CREATE QUERY EXECUTOR POOL

Syntax

CREATE QUERY EXECUTOR POOL pool_name ['(' executorArg [, ...] ')'] [IF bool_expr]

executorArg:
      MAX_EXECUTOR_POOL_SIZE ':' int_expr
    | MIN_THREAD_COUNT ':' int_expr
    | MAX_THREAD_COUNT ':' int_expr
    | KEEP_ALIVE_SECS ':' long_expr
    | THREADS_READ_RESULTS ':' bool_expr
    | COMPLETION_QUEUE_SIZE ':' int_expr

Description

Creates a named QueryExecutor pool.

  • A QueryExecutor provides a thread pool for concurrent query result processing.
  • A QueryExecutorPool is assigned using HConnection.setQueryExecutorPoolName(). Multiple connections can share a common QueryExecutorPool name.
  • QueryExecutorPool name assignments are reset when HConnection.close() is called. So if an HConnection is taken from an HConnectionPool, the QueryExecutorPool name assignments should be made when an HConnection is retrieved from a pool.
  • If a connection has a QueryExecutorPool name, each query will require a QueryExecutor from the pool. Thus the maximum number of concurrent queries is bound by the number of QueryExecutors in a QueryExecutorPool.
  • Keys and key ranges correspond to gets and scans in HBase. QueryExecutors are used in queries such that each key or key range is processed by a different thread in the QueryExecutor thread pool. So, the size of a QueryExecutor thread pool determines the number of concurrent gets or scans that can take place.
  • QueryExecutors can assume two behaviors for processing query data: the threads can make a Get or Scan request and return the ResultScanner objects back to the main thread, which can then iterate through the Result values. Or, the threads can iterate through the ResultScanner results and return the Result objects back to the main thread (see THREADS_READ_RESULTS option below).
  • A QueryExecutorPool request will block if all elements in the pool are taken.
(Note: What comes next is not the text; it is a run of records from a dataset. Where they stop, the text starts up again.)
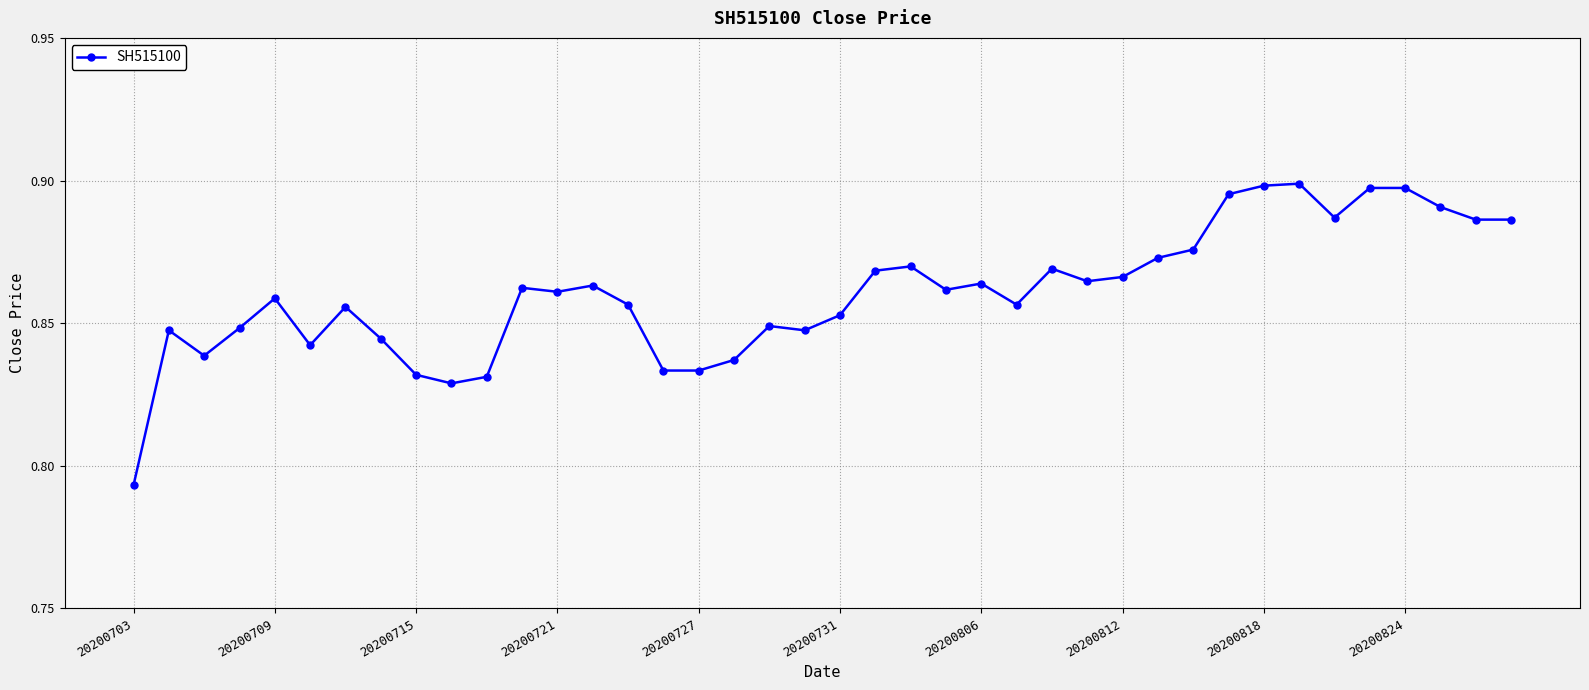

Count the values in the range 0 to 1.

40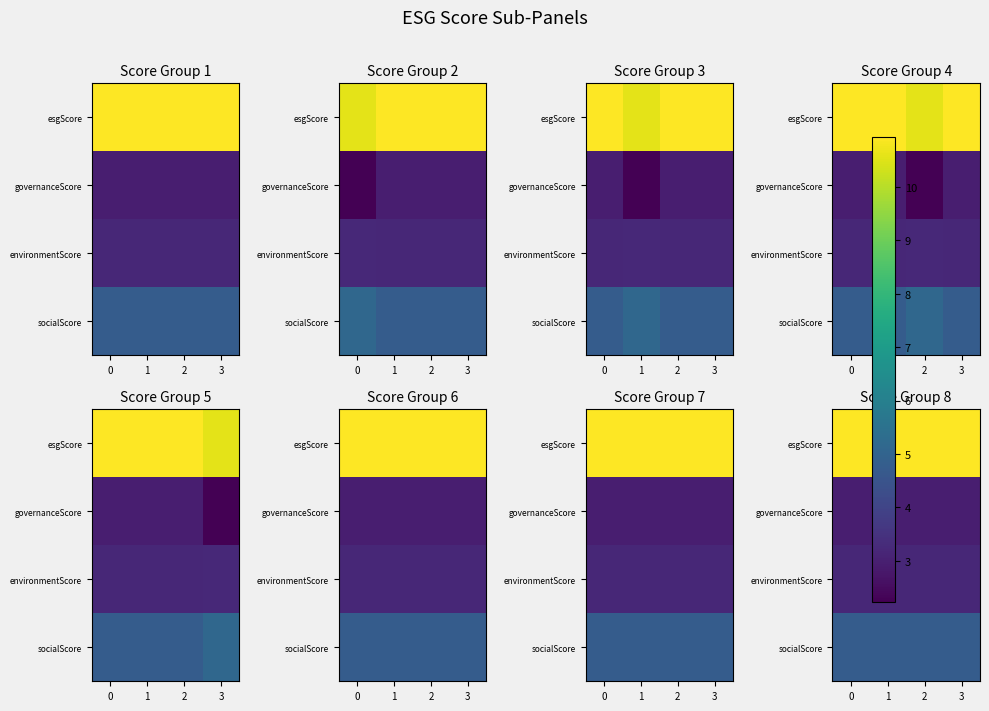

Rank the categories by esgScore value from highest to lowest.

0, 1, 2, 3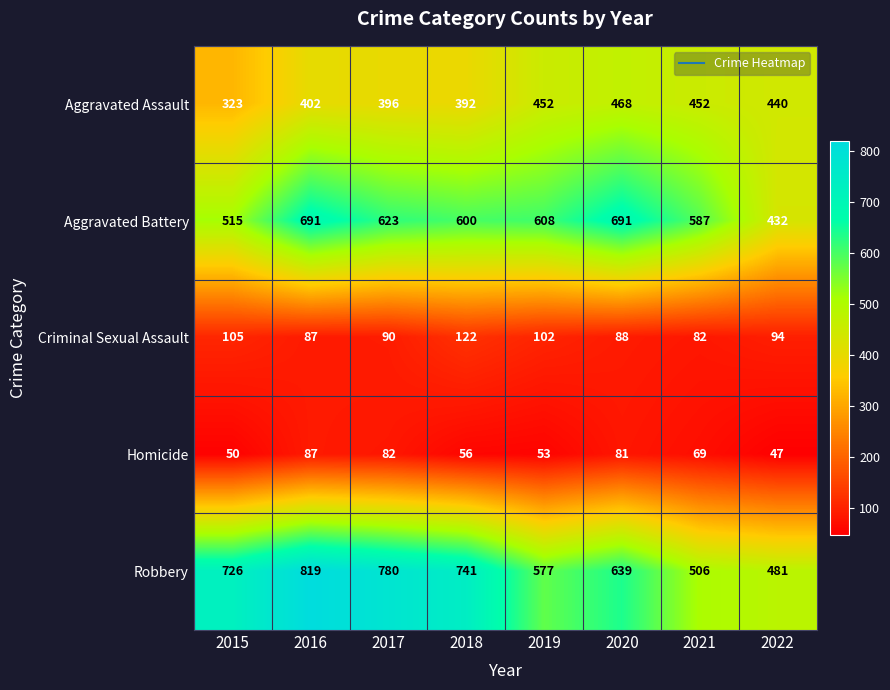

The value of Robbery at 2019 is 993. True or false?

False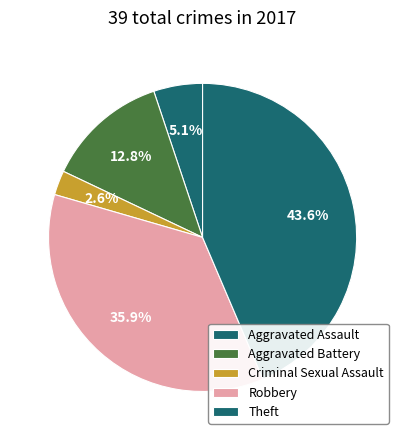

Count the number of slices in the pie.

5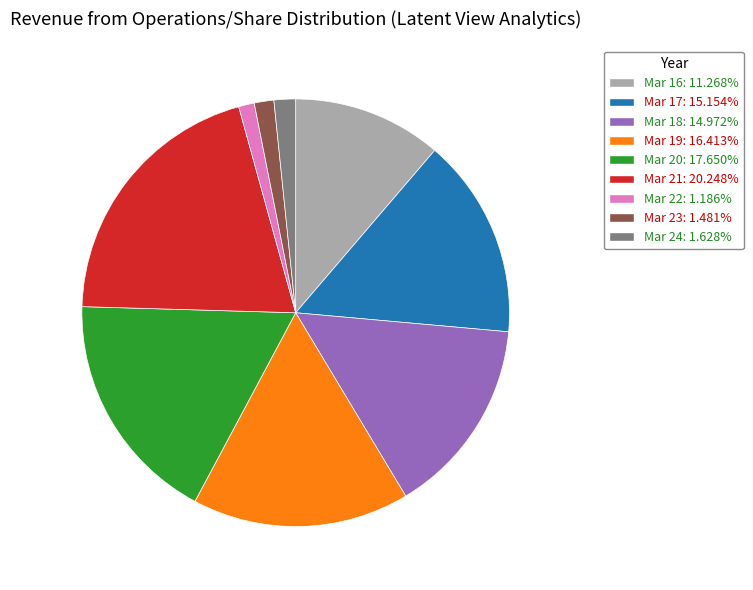

Which category has the biggest portion of the pie?

Mar 21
A pooled QueryExecutor is released back to a pool on query completion (when the ResultSet iterator is completed).
  • QueryExecutorPools work with both sync and async queries.

Parameters

  • A QueryExecutorPool has a maximum size specified by the MAX_EXECUTOR_POOL_SIZE parameter.
  • Each QueryExecutor has a thread pool specified by these parameters:
    • MIN_THREAD_COUNT - the number of threads to keep in the pool, even if they are idle.
    • MAX_THREAD_COUNT - the maximum number of threads to allow in the pool.
    • KEEP_ALIVE_SECS - when the number of threads is greater than the minimum thread count, KEEP_ALIVE_SECS is the maximum number of seconds that excess idle threads will wait for new tasks before terminating.
    • THREADS_READ_RESULTS - determines the thread processing behavior. If THREADS_READ_RESULTS is false, the order of Result values within a Scans will be preserved, but at a cost of less concurrency. If THREADS_READ_RESULTS is true, then Result values across Scan results will be merged in the ResultSet iterator. There is no guarantee on the order in which keys and key ranges results are returned.
    • COMPLETION_QUEUE_SIZE - the size of the queue used by the thread pool to return data to the main thread. If THREADS_READ_RESULTS is false, then it is the size of the queue used to return ResultScanner objects and if THREADS_READ_RESULTS is true, it is the the size of the queue used to Result objects.
  • All the executorArg parameters are optional. If unspecified, the values default to:
    • QueryExecutorPoolManager.defaultMaxPoolSize (5)
    • QueryExecutorPoolManager.defaultMinThreadCount (1)
    • QueryExecutorPoolManager.defaultMaxThreadCount (10)
    • QueryExecutorPoolManager.defaultKeepAliveSecs (Long.MAX_VALUE)
    • QueryExecutorPoolManager.defaultThreadsReadResults (TRUE)
    • QueryExecutorPoolManager.defaultCompletionQueueSize (25)

Example

        HConnection conn = HConnectionManager.newConnection();

        // Create Query Executor Pool named execPool if it doesn't already exist.
        conn.execute("CREATE QUERY EXECUTOR POOL execPool (MAX_EXECUTOR_POOL_SIZE: 5, MAX_THREAD_COUNT: 10) IF NOT queryExecutorPoolExists('execPool')");

        // Or, using the API
        if (!QueryExecutorPoolManager.queryExecutorPoolExists("execPool"))
            QueryExecutorPoolManager.newQueryExecutorPool("execPool", 5, 5, 10, Long.MAX_VALUE, true, 100);

        // Then assign the connection a query executor pool name to use for queries
        conn.setQueryExecutorPoolName("execPool");

        // Now use connection in a query.